The Tax Extenders bill made permanent the ability for older taxpayers to contribute up to $100,000 of their IRA holdings directly to a charity. For many older farmers, this option can save them income taxes. There are several situations where this may help a farmer. We will review three of the options to see how much money it might save a typical farm couple.
Example #1: Ted and June Jones are each age 72. They receive $100,000 of cash rent for their farmland. Ted was also required to take a minimum distribution (RMD) of $12,000 in 2015. They do not itemize their deductions even though they give about $12,000 to their local church each year. Their current total income taxes for 2015 (they live in Iowa) is about $20,900. If they, instead contributed $12,000 from their IRA directly to the church, this reduces their overall tax liability to $16,800 or savings of $4,100 or a 20% reduction in tax.
Example #2: Ted and June Jones only receive $30,000 from cash rent, but also receive about $25,000 of social security benefits. The total tax on all of their income is about $4,200 including the $12,000 RMD. If they contribute the IRA directly to their church, their tax liability drops to $1,200 or a savings of about $3,000 or a 71% reduction in tax.

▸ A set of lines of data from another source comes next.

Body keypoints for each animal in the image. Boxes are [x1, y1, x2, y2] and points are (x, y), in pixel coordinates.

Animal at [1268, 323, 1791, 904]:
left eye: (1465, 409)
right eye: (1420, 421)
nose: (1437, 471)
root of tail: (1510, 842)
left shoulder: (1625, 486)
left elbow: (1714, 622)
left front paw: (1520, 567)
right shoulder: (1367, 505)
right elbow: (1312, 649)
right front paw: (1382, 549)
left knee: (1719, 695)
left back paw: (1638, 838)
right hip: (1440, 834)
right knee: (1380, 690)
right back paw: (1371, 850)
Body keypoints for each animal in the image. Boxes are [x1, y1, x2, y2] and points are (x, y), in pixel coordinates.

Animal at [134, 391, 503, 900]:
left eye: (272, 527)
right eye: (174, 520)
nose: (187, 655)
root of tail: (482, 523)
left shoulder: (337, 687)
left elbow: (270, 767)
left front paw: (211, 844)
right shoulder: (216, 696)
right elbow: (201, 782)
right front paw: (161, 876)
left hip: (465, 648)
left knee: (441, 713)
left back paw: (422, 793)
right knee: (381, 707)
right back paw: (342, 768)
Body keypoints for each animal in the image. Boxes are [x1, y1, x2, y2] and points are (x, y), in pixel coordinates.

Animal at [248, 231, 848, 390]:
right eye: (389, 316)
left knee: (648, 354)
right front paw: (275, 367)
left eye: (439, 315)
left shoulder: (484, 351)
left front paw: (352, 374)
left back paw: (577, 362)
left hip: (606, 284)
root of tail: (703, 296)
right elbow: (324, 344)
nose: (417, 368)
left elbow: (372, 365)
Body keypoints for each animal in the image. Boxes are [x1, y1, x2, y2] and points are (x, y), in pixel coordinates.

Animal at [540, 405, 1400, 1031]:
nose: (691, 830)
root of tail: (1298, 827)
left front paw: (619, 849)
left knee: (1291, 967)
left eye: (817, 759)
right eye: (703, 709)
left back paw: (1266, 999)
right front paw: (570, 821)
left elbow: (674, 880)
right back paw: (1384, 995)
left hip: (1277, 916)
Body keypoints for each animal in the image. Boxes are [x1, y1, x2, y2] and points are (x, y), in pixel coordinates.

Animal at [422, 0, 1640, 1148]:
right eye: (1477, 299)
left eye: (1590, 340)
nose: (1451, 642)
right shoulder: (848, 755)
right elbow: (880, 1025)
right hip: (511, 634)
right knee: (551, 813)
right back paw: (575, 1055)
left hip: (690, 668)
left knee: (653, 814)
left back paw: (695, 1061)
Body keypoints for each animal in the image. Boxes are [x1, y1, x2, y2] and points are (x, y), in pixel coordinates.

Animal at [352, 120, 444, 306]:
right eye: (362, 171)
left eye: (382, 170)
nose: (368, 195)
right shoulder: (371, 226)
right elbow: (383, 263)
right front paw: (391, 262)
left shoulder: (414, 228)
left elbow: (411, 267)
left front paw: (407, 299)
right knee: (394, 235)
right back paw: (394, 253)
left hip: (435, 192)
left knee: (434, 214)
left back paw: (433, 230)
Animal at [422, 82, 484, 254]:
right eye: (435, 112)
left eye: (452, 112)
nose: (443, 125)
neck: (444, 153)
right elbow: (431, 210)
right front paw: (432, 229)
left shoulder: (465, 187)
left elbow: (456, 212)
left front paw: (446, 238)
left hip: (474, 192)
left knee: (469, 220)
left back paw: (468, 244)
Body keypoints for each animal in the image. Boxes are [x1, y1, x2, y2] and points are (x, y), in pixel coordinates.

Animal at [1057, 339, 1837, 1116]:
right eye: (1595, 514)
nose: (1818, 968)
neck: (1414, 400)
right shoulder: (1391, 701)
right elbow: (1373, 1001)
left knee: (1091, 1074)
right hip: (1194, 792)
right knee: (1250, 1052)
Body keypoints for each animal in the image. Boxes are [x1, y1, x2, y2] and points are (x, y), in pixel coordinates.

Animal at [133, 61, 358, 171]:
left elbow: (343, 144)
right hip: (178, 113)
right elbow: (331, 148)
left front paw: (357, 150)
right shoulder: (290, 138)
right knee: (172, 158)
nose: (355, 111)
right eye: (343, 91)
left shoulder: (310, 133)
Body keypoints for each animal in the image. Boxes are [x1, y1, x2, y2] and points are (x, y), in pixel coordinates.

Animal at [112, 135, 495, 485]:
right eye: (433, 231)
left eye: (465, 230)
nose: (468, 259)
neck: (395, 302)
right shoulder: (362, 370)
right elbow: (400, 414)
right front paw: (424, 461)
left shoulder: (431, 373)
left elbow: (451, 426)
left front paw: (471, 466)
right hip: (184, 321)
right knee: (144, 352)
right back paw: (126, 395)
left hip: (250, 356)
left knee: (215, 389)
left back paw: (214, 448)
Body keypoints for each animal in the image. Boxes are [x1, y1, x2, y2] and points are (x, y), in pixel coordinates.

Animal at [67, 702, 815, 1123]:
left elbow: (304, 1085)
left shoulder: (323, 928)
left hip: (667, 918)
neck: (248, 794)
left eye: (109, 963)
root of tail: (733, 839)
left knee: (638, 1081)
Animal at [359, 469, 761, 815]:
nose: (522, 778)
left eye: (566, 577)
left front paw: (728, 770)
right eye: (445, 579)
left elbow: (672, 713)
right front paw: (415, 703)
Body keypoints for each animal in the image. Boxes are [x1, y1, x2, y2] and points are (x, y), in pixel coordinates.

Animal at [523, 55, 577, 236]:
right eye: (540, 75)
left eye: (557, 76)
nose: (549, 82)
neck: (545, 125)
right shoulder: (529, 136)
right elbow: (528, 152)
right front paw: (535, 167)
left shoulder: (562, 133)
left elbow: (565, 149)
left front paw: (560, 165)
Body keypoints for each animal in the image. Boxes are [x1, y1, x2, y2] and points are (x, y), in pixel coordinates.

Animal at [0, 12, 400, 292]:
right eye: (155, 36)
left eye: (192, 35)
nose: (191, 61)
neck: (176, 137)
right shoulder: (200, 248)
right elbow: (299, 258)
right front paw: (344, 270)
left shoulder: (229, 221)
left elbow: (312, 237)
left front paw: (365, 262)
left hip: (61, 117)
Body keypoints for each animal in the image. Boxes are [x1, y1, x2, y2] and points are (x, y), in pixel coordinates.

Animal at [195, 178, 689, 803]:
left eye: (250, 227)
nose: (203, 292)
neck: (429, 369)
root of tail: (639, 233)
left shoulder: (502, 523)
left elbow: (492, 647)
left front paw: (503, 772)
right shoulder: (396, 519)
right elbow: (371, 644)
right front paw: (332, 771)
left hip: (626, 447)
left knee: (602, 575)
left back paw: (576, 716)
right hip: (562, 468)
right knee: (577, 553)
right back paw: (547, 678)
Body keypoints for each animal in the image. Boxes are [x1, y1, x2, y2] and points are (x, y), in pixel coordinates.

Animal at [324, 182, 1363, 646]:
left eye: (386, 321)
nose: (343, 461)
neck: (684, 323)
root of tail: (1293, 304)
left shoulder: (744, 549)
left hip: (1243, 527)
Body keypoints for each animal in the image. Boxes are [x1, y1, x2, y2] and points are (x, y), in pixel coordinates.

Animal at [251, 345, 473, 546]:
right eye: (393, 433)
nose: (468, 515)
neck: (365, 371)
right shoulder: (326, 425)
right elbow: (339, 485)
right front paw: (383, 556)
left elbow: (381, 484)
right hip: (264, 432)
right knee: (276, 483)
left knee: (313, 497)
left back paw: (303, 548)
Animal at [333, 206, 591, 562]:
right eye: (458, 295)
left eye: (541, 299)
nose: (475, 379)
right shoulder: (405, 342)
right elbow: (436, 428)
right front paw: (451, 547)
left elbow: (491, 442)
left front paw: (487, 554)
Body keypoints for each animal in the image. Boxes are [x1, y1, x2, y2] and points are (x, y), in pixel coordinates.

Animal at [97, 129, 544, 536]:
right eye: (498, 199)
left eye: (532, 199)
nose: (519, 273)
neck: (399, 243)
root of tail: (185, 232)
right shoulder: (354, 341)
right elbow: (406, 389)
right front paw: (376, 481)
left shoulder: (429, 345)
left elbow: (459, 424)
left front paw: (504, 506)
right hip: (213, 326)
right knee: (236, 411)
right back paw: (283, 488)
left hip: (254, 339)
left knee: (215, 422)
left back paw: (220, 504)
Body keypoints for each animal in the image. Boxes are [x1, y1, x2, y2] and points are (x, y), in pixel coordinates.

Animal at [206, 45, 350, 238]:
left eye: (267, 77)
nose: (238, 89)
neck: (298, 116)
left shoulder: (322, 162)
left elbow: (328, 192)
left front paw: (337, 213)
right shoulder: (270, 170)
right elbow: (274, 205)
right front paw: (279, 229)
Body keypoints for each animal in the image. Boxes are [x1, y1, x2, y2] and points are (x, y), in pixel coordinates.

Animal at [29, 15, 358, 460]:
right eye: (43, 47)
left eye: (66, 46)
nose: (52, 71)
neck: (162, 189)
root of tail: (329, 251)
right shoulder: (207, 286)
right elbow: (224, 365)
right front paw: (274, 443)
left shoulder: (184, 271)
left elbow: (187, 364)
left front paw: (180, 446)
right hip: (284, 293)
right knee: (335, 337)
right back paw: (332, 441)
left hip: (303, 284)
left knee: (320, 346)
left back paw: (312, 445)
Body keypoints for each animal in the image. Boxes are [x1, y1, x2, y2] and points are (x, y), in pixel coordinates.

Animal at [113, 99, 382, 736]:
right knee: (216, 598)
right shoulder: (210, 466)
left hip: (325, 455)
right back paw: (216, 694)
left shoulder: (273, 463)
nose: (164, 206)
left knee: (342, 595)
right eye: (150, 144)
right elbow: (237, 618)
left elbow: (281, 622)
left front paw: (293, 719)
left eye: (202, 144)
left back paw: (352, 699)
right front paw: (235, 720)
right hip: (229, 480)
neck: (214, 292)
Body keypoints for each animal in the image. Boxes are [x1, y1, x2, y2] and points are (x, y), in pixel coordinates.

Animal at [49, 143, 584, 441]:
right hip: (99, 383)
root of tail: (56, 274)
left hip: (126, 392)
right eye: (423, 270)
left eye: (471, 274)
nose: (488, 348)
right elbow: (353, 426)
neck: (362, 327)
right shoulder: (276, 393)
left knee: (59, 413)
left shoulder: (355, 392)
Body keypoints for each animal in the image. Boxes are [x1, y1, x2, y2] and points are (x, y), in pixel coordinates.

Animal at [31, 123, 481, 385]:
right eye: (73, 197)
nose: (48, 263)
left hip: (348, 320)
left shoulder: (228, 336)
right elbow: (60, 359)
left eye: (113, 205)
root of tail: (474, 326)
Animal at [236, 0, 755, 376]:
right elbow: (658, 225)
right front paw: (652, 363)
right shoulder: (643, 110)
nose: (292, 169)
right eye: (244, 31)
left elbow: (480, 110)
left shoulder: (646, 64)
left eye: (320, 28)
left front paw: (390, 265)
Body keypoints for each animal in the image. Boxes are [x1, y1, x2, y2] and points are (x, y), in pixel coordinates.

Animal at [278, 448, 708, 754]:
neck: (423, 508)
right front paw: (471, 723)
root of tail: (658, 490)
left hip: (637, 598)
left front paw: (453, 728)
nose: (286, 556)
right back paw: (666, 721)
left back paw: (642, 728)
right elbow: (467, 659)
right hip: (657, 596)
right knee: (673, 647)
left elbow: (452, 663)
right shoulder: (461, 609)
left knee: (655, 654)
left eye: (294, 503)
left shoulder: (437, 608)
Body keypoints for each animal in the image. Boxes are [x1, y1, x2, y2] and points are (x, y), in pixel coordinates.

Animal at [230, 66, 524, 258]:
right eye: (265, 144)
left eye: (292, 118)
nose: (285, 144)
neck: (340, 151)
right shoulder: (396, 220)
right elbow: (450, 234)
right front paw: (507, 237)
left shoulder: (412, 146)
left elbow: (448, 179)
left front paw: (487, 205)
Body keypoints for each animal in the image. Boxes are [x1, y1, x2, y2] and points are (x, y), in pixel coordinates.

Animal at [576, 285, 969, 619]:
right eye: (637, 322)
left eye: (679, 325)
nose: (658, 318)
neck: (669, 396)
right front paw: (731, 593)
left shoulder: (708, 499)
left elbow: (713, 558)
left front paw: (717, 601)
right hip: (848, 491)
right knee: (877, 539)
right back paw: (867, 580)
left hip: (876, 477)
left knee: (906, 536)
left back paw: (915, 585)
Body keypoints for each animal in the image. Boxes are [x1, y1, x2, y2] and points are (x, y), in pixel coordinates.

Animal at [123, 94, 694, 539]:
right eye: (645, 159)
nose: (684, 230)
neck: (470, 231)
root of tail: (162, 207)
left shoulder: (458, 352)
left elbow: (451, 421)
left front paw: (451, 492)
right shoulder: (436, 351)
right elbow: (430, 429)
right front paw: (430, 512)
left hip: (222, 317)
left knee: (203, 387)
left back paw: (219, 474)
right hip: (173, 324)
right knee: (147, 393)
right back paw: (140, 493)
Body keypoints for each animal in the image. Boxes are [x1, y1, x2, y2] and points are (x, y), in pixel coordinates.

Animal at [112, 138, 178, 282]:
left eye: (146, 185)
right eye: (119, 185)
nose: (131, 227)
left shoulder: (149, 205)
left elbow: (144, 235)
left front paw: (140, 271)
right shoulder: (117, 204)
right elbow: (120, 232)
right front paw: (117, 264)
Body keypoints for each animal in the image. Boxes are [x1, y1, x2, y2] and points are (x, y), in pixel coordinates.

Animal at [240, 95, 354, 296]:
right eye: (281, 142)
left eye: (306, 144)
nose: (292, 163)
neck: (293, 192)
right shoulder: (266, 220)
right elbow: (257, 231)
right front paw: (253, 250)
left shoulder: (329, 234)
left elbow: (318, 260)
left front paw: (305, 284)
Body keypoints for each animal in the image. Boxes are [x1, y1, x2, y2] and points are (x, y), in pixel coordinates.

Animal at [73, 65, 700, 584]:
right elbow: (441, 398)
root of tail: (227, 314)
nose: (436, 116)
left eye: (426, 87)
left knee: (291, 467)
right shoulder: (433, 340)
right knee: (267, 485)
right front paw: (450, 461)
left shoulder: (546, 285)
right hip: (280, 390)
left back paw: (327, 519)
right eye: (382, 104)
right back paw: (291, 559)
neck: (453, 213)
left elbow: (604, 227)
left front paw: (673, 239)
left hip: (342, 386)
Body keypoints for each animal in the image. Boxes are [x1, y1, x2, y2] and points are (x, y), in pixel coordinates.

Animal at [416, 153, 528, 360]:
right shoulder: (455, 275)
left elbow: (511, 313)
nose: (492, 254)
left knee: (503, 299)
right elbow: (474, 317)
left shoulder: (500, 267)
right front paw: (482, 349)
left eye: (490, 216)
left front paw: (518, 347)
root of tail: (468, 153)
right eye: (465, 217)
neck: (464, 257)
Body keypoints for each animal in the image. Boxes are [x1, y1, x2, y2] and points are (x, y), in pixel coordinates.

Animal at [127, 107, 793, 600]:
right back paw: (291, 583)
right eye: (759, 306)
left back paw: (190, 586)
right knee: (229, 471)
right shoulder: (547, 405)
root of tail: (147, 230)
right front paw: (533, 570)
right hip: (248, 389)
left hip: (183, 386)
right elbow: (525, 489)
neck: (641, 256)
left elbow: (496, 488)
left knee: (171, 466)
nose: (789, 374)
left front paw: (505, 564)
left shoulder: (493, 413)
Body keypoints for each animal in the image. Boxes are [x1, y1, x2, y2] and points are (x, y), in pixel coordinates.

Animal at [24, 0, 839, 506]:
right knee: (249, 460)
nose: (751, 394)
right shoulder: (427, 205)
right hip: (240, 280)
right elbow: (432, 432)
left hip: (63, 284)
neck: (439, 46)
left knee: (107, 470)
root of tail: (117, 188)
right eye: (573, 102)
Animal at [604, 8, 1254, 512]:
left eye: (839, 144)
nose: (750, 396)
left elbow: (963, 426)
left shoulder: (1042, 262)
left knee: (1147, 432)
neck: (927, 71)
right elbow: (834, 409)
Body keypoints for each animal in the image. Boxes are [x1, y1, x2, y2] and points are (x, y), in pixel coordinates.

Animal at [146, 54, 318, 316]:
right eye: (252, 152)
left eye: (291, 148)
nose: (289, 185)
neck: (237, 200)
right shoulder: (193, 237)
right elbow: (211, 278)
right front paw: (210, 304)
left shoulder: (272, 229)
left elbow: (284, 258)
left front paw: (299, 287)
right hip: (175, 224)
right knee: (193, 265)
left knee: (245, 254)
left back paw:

Example #3: Ted and June Jones receive $250,000 of cash rent income during 2015. With the $12,000 RMD, they are required to pay about $75,500 of federal and Iowa income tax. By contributing the IRA directly to the church, their income tax liability drops to $70,200 or a reduction of $5,300 including eliminating the net investment income tax of about $500.
As you can see, even if you are in the lowest income tax bracket (example #2) or a high income tax bracket, in many situations, the ability to contribute your IRA directly to a charity can save you income taxes. This option is available for those taxpayers age 70 1/2 or over and the maximum amount that you can contribute using this method is $100,000.